By the 1st art., 8th sec., 15th, 16th and 17th clauses,
Congress will be empowered to call forth the militia to execute the laws of the
union, suppress insurrections and repel invasions; to provide for organizing,
arming and disciplining the militia, for the governing such part of them as may
be employed in the service of the United States, and for the erection of forts,
magazines, etc.
And by the 2nd art., 2nd sec., "The president shall be
commander- in-chief of the army and navy of the United States, and of the
militia of the several States when called into actual service of the United
States. . . . except in cases of impeachment."

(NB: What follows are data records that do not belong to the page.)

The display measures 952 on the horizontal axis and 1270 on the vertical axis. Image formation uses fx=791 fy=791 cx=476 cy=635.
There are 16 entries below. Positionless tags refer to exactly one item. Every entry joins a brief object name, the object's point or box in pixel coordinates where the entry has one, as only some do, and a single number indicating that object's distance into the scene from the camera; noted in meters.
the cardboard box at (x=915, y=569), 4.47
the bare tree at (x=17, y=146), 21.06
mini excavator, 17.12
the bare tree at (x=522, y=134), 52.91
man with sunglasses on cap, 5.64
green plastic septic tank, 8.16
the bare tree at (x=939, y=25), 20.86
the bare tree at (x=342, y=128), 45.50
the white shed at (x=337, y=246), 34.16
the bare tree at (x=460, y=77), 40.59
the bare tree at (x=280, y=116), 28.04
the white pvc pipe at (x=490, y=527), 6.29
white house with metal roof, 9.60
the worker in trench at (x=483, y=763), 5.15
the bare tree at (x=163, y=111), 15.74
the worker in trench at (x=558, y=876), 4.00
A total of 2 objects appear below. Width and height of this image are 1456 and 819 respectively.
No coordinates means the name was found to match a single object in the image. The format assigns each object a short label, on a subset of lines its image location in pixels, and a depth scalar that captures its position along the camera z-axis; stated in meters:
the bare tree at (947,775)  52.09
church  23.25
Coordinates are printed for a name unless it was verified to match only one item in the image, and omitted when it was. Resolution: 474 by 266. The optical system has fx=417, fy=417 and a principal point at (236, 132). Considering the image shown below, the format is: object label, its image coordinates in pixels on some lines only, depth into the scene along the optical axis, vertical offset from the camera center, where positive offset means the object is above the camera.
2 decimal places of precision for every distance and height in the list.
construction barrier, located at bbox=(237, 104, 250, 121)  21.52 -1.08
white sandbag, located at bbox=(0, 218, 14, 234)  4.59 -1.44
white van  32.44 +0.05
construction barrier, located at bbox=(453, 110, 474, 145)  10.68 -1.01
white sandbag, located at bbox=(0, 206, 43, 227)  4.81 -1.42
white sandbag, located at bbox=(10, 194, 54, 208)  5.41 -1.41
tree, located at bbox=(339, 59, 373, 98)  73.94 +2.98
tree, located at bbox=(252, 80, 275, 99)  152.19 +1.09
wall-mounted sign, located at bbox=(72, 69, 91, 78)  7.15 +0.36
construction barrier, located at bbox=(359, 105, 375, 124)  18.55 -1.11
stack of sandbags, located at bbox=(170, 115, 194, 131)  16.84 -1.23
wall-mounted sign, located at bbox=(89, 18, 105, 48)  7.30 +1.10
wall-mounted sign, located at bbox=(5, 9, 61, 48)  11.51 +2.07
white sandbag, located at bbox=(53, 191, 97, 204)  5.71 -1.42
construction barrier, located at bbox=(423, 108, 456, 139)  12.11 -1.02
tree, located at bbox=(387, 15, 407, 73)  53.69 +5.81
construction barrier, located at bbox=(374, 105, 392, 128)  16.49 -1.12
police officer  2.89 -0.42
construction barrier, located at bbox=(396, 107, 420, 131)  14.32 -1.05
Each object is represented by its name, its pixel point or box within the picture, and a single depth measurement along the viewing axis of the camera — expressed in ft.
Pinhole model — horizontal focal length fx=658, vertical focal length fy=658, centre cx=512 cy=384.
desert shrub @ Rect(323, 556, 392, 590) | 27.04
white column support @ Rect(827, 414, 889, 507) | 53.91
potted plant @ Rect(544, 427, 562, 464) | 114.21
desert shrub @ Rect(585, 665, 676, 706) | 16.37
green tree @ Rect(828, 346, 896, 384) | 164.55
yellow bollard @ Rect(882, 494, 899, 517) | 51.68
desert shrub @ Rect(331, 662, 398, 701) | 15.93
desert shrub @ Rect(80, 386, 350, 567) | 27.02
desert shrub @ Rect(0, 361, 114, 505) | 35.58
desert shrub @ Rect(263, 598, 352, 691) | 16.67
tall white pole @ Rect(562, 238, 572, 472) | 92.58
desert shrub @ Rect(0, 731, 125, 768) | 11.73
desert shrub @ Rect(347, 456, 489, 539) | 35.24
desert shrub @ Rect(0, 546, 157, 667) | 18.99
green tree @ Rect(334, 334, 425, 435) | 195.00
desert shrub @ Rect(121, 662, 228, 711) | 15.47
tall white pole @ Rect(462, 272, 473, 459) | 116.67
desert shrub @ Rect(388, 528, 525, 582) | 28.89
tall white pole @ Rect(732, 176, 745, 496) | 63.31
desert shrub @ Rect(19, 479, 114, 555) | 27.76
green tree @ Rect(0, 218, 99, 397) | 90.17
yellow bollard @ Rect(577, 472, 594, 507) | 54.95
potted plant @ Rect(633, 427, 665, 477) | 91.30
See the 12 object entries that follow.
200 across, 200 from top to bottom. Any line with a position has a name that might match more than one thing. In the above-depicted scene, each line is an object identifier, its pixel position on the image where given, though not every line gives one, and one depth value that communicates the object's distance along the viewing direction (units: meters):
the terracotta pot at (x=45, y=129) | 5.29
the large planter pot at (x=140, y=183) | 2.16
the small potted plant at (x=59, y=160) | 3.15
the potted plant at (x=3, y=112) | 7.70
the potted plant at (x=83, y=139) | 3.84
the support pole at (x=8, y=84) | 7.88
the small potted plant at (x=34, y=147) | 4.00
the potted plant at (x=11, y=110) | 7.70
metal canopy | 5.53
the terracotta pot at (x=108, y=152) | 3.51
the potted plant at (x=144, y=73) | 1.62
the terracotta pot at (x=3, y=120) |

And by the 6th art., "The members of the several state
legislatures, and all the executive and judicial officers; both of the United
States, and of the several states, shall be bound by oath or affirmation to
support the constitution."
Can this oath be taken by those who have already taken one
under the constitution of this state? ... From these powers lodged in Congress
and the powers vested in the states, it is clear that there must be a government
within a government; two legislative, executive, and judicial powers. The power
of raising an army in time of peace, and to command the militia, will give the
president ample means to enforce the supreme laws of the land. . . .
42
This paragraph provides "that it shalt be in the
discretion of the legislature to naturalize all such persons and in such manner
as they shall think proper."
The 1st art., 8th sec., 4th clause, give to the new government
power to establish a uniform rule of naturalization. And by the 4th art., 2nd
sec., "the citizens of each state shall be entitled to all the privileges
and immunities of citizens in the several states," whereby the clause is
rendered entirely nugatory.
From this contrast it appears that the general government, when
completely organized, will absorb all those powers of the state which the
framers of its constitution had declared should be only exercised by the
representatives of the people of the state; that the burdens and expense of
supporting a state establishment will be perpetuated; but its operations to
ensure or contribute to any essential measures promotive of the happiness of the
people may be totally prostrated, the general government arrogating to itself
the right of interfering in the most minute objects of internal police, and the
most trifling domestic concerns of every state, by possessing a power of passing
laws "to provide for the general welfare of the United States," which
may affect life, liberty and property in every modification they may think
expedient, unchecked by cautionary reservations, and unrestrained by a
declaration of any of those rights which the wisdom and prudence of America in
the year 1776 held ought to be at all events protected from violation.
In a word, the new constitution will prove finally to dissolve
all the power of the several state legislatures, and destroy the rights and
liberties of the people; for the power of the first will be all in all, and of
the latter a mere shadow and form without substance, and if adopted we may (in
imitation of the Carthagenians) say, Delenda vit America.